**Extracted page text data**
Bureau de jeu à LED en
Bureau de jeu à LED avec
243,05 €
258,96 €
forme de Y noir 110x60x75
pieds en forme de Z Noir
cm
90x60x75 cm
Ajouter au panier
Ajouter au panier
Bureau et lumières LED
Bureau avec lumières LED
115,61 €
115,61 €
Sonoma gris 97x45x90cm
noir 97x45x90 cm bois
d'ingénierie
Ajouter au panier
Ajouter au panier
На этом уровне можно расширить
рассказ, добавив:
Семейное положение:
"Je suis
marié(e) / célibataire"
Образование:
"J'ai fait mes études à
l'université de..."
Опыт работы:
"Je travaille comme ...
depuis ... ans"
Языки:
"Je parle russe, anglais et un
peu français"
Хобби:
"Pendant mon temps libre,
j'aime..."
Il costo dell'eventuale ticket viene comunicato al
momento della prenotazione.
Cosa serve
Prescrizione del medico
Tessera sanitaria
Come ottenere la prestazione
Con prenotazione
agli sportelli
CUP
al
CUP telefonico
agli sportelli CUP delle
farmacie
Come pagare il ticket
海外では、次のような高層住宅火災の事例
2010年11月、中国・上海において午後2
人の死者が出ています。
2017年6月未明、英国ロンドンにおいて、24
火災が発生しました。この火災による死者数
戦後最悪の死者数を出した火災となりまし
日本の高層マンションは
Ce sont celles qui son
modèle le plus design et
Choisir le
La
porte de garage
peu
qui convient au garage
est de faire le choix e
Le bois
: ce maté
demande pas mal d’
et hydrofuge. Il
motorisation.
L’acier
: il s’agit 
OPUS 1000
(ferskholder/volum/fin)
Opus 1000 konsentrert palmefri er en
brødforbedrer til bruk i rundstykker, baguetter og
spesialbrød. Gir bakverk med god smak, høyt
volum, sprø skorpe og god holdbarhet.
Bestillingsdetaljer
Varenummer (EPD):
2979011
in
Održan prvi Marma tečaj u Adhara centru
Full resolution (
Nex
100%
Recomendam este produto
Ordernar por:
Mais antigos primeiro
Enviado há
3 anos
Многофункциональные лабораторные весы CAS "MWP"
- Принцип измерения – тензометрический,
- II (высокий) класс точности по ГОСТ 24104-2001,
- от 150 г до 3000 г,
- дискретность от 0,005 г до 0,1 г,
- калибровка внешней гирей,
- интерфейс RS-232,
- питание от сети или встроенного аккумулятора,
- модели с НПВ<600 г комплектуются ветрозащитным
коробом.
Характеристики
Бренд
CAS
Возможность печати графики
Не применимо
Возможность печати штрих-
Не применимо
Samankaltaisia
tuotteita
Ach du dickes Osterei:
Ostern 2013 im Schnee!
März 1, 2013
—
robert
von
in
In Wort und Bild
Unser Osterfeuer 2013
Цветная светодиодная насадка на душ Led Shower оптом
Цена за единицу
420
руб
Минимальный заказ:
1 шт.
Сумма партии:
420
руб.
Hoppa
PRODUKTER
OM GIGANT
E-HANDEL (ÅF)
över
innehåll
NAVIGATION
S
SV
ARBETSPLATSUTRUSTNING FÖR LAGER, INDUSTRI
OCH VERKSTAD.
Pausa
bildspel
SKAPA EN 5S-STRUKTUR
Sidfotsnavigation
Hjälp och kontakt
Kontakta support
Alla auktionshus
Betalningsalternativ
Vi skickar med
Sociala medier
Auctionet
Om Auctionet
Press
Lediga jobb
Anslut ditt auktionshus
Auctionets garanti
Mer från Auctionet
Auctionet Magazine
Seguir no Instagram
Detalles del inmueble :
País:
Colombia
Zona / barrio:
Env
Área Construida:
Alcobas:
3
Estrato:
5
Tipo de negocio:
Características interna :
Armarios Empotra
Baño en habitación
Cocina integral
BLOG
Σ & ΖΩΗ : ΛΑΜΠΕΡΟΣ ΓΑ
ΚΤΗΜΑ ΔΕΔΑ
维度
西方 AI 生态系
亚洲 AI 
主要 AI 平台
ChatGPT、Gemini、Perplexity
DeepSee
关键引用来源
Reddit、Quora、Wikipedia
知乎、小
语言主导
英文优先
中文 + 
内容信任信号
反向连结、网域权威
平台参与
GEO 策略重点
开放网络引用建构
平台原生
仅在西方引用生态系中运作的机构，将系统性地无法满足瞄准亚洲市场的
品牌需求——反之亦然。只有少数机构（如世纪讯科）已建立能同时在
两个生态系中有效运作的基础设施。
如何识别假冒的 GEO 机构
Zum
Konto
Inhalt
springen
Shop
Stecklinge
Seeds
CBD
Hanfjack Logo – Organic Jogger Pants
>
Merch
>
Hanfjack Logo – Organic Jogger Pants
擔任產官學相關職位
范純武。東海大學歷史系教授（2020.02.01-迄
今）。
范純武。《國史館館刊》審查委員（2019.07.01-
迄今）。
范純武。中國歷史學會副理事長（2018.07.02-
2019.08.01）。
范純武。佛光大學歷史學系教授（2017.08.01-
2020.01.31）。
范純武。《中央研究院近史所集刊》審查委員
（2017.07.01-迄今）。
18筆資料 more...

**WORK TO COMPLETE**
Starting from the first line of the records above, retype each line exactly up to and including the one that contains "noir 97x45x90 cm bois", and nothing more.

**RESPONSE FOR THIS EXERCISE**
Bureau de jeu à LED en
Bureau de jeu à LED avec
243,05 €
258,96 €
forme de Y noir 110x60x75
pieds en forme de Z Noir
cm
90x60x75 cm
Ajouter au panier
Ajouter au panier
Bureau et lumières LED
Bureau avec lumières LED
115,61 €
115,61 €
Sonoma gris 97x45x90cm
noir 97x45x90 cm bois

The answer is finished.